The attack by B-1 bombers and F-16 fighter-bombers was part of a nationwide operation against Al-Qaeda codenamed Phantom Phoenix, launched by US and Iraqi forces on Tuesday.
“Thirty-eight bombs were dropped within the first 10 minutes,” a US military statement said. “More than 40 targets were hit after precision air strikes destroyed reported Al-Qaeda safe havens in Arab Jabour.”
The military gave no details of casualties in the Sunni-dominated farmland area of date palms and citrus groves.
“Two B-1 bombers and four F-16 fighter jets directed bombs at three large target areas. Each bomber made two passes and the F-16s followed to complete the set.”
The air raid was carried out as ground troops of the 2nd Brigade Combat Team, 3rd Infantry Division closed in on the area, the statement said.
The air strike came on the third day of Operation Phantom Phoenix, which though countrywide is focused in particular on four provinces north of Baghdad — Diyala, Salaheddin, Tamim and Nineveh.
In a later statement, the US military said one militant had been killed and 18 suspected militants detained on Thursday “during operations targeting Al-Qaeda networks in central and northern Iraq.”
Those rounded up, it said, included militants suspected of involvement in facilitating car and roadside bombings, suicide attacks, kidnappings, executions and “foreign terrorist facilitation.”

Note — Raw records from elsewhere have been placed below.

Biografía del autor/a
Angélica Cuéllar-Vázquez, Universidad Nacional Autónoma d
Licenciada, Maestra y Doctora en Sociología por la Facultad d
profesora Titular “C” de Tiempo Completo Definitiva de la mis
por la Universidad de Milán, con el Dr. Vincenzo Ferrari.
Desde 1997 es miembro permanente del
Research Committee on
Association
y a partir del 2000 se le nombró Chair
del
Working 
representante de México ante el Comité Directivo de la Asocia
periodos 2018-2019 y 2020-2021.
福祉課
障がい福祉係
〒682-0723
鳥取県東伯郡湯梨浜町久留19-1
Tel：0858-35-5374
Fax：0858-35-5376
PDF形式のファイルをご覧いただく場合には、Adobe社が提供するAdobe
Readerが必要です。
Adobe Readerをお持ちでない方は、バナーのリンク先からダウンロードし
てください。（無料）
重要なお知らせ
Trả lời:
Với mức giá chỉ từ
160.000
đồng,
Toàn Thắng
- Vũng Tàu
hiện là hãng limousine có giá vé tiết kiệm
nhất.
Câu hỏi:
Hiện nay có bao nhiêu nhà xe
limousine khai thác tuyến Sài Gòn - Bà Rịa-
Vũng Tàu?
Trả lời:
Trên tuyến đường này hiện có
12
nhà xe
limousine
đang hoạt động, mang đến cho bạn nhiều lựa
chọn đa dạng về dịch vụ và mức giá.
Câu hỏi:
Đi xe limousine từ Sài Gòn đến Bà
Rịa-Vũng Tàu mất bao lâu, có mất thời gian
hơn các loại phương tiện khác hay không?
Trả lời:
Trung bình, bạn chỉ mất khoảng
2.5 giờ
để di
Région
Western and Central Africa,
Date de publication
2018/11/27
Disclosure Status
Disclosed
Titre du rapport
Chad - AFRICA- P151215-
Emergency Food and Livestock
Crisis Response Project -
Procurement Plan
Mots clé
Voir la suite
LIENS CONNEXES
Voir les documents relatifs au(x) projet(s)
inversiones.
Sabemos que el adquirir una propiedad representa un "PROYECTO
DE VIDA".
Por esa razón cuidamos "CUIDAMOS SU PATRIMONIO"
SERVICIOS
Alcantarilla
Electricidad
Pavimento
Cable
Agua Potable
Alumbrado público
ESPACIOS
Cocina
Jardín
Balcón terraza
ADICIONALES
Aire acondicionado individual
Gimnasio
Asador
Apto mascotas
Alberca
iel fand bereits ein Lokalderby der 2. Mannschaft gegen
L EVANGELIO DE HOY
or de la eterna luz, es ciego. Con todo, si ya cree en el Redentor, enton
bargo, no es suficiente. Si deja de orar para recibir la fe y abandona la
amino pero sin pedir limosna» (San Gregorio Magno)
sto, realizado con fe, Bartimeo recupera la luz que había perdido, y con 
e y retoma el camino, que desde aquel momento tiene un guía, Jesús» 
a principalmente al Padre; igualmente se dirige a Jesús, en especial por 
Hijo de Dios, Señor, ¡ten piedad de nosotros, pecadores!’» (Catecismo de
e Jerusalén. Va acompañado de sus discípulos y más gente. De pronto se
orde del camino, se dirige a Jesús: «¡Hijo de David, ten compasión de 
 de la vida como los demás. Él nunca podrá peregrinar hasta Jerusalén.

Nine US soldiers were killed in the first two days of the assault, including six in an explosion as they entered a booby-trapped house in restive Diyala province on Wednesday.
US commanders say that Al-Qaeda and other insurgents have been largely pushed out of Baghdad and surrounding belts, mainly due to the “surge” of an extra 28,500 troops announced by Bush on January 10 last year, and that the fight must now be taken further afield.
The focus of an operation codenamed Iron Harvest, part of Phantom Phoenix, in Diyala province just north of Baghdad, is the “breadbasket” farmlands surrounding the town of Muqdadiyah where Al-Qaeda is deeply rooted, commanders say.
Major General Mark Hertling, commanding general of coalition forces in northern Iraq, said on Wednesday that “20 to 30” Al-Qaeda in Iraq fighters had been killed in Diyala during the first two days of Iron Harvest.
He acknowledged at a news conference in Baghdad that the militants were likely to simply move their operations elsewhere because of the latest assault, but said they would be pinned down eventually.
“Yeah, it’s true that they moved from Anbar (province) into my region,” he told reporters. “But we’re pursuing them. With the increase of the Iraqi army and police, there’s no place left for them, except maybe some palm groves.”
An upsurge of violence, which has seen more than 100 Iraqis killed since the start of the new year, continued on Thursday.
Twin blasts at morning rush hour in a crowded central Baghdad street killed two Iraqi soldiers and a policeman, also wounding 11 others, security officials said. The 11 people wounded were all soldiers and policemen.
At Al-Rashad, about 60 kilometres (35 miles) south of the northern oil city of Kirkuk, a roadside bomb killed two patrolling Iraqi soldiers and wounded an officer, police said.
In the northern city of Mosul, a civilian was killed when his vehicle was hit by a roadside bomb.